Black text is other kinds of information. It would usually be practical information.

Filters

● This dashboard utilizes filtering systems. The main filters are in the sidebar when expanded. Some visualizations have custom filters. They are documented when needed.

■ The filters can be used to filter the data you see. You can do this to inspect a certain subset of data. E.g., to look data relevant to you.

▲ To expand the sidebar, press the expand button in the top left corner.

Language filter

● The language filter set's what language/translation of speeches you inspect, and what language to display the Wikipedia info box.

■ For this dashboard, Danish would be optimal. It is the original language of the speeches. If you don't understand Danish, you can still use a limited set of speeches in English.

▲ Push the text or dot next to the language you want to use.

Year filters

● Year filter refers to the group of filters affecting year. These are: the year input, the year slider and the year selector.

■ Filtering years can help you limit the data relevant to the topic you are researching.
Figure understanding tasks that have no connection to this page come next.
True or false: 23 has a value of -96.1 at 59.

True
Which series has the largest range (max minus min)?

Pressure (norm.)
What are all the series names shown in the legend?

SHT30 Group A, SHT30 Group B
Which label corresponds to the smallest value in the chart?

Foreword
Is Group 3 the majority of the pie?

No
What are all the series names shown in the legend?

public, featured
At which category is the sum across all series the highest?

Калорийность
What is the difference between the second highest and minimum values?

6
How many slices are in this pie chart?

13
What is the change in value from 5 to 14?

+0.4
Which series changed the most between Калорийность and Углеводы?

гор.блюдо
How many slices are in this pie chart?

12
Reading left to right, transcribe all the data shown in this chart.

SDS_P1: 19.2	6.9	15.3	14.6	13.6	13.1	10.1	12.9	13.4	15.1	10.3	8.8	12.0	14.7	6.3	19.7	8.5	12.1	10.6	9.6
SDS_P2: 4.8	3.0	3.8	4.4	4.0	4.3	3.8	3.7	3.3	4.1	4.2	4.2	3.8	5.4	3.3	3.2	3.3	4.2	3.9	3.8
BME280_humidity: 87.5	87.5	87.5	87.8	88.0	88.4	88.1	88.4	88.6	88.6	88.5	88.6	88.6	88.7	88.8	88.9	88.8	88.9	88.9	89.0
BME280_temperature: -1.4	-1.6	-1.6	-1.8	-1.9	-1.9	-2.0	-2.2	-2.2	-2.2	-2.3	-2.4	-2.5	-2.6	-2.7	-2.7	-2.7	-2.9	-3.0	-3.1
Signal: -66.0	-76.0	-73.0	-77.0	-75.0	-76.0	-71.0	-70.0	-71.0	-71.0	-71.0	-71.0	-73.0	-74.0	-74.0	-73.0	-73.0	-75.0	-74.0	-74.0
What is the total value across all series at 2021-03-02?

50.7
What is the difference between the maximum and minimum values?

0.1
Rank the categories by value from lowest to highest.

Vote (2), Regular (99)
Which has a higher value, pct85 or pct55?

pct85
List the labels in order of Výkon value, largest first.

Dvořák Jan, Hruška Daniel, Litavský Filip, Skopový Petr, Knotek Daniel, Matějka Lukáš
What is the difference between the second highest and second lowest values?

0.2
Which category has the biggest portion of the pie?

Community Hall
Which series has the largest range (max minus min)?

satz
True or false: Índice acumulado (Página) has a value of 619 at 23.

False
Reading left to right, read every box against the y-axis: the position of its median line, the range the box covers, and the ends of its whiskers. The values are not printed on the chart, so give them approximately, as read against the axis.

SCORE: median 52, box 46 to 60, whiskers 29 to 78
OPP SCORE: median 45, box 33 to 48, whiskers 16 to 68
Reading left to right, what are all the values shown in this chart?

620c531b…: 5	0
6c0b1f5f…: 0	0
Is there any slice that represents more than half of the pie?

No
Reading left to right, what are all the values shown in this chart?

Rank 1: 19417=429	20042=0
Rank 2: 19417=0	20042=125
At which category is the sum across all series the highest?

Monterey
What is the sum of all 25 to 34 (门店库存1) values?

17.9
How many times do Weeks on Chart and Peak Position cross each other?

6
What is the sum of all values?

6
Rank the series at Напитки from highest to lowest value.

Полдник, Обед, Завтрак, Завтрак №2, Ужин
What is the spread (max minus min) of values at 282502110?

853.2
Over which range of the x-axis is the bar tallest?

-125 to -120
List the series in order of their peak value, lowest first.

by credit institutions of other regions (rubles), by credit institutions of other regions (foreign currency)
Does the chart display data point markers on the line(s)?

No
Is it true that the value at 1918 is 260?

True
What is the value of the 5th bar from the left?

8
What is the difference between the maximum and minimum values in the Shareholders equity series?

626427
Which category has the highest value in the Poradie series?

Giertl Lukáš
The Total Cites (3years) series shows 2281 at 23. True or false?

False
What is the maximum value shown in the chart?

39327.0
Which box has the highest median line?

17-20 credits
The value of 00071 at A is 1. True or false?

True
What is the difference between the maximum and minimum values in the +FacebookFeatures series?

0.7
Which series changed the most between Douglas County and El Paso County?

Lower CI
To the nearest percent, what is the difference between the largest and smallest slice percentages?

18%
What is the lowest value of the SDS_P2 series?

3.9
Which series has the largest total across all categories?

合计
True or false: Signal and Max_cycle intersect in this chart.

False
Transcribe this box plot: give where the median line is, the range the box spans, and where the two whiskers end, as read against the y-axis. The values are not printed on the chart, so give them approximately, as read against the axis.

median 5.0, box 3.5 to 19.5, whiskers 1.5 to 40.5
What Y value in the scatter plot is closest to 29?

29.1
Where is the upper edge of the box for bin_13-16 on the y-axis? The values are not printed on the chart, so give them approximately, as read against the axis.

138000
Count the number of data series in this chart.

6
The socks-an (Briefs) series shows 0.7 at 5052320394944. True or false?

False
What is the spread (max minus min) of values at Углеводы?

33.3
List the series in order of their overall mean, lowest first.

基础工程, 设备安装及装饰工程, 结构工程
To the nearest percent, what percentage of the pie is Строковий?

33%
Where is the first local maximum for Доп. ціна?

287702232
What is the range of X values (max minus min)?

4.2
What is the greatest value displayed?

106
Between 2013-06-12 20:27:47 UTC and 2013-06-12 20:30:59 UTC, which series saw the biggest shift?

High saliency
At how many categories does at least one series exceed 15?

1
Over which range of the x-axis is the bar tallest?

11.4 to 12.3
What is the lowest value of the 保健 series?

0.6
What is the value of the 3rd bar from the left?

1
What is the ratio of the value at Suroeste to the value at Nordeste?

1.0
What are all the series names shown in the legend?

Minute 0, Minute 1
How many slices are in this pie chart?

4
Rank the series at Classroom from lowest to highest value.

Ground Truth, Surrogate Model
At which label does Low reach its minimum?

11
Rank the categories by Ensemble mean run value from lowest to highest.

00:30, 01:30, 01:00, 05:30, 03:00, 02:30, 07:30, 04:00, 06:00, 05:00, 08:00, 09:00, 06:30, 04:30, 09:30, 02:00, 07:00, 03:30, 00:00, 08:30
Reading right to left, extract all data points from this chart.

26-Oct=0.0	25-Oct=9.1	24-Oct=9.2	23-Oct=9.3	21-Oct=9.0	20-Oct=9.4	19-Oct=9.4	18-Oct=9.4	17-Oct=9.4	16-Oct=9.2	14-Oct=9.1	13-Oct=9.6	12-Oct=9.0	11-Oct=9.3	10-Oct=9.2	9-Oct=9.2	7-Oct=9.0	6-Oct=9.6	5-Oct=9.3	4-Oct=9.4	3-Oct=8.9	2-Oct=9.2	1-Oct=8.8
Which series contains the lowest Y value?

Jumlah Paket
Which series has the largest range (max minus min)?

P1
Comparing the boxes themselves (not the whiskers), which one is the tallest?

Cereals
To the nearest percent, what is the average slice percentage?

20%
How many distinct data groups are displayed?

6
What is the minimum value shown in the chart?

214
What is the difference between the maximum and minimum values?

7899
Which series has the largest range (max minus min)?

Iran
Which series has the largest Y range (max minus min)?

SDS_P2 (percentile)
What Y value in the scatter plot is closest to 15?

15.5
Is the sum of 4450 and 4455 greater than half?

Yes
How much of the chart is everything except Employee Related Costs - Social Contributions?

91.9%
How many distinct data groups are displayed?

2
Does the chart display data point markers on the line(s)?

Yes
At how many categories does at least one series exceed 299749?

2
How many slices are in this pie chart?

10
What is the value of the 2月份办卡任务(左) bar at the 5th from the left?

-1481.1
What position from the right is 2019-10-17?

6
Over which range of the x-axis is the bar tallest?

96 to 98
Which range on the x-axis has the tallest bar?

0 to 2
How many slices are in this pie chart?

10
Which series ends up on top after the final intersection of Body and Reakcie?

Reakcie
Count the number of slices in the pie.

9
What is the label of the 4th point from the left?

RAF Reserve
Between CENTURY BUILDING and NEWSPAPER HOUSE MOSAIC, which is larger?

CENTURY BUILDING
▲ Year input: Push the text or dot next to the year input method you need or prefer

▲ Year range: select the start year and end year by drag 'n drop the round dots.

▲ Year selector - remove year(s): click on a year and press Backspace-key or Delete-key to remove a year. Hold down Ctrl to select multiple. Alternatively, select input-field (e.g. by clicking or using tab button), and navigate the cursor with the arrow keys, and use Backspace-key or Delete-key to remove years.

▲ Year selector - Add year: select input-field (e.g. by clicking or using tab button) and type year. Press enter to add or select suggestion by clicking on it.

Notice: Some visualizations will use the whole dataset as a reference regardless of your set filter.

Featured words

● Featured words is a selection of words from words featured in the speeches, that is used to filter or feature words in different kinds of ways.

■ When you are inspecting a topic, some words might seem important. So, you can filter for these words using the filter.

▲ Select word: Type word and press enter when done or click suggestion pop up.

▲ Remove word(s): click on a word and press Backspace-key or Delete-key to remove word Hold down Ctrl to select multiple. Alternatively, select input-field (e.g. by clicking or using tab button), and navigate the cursor with the arrow keys, and use Backspace-key or Delete-key to remove words.

▲ Remove words by filter: Click button labled: "Clear words"

▲ Regret removal by clear words: Click button labled: "Regret clear". It only works for last clearning.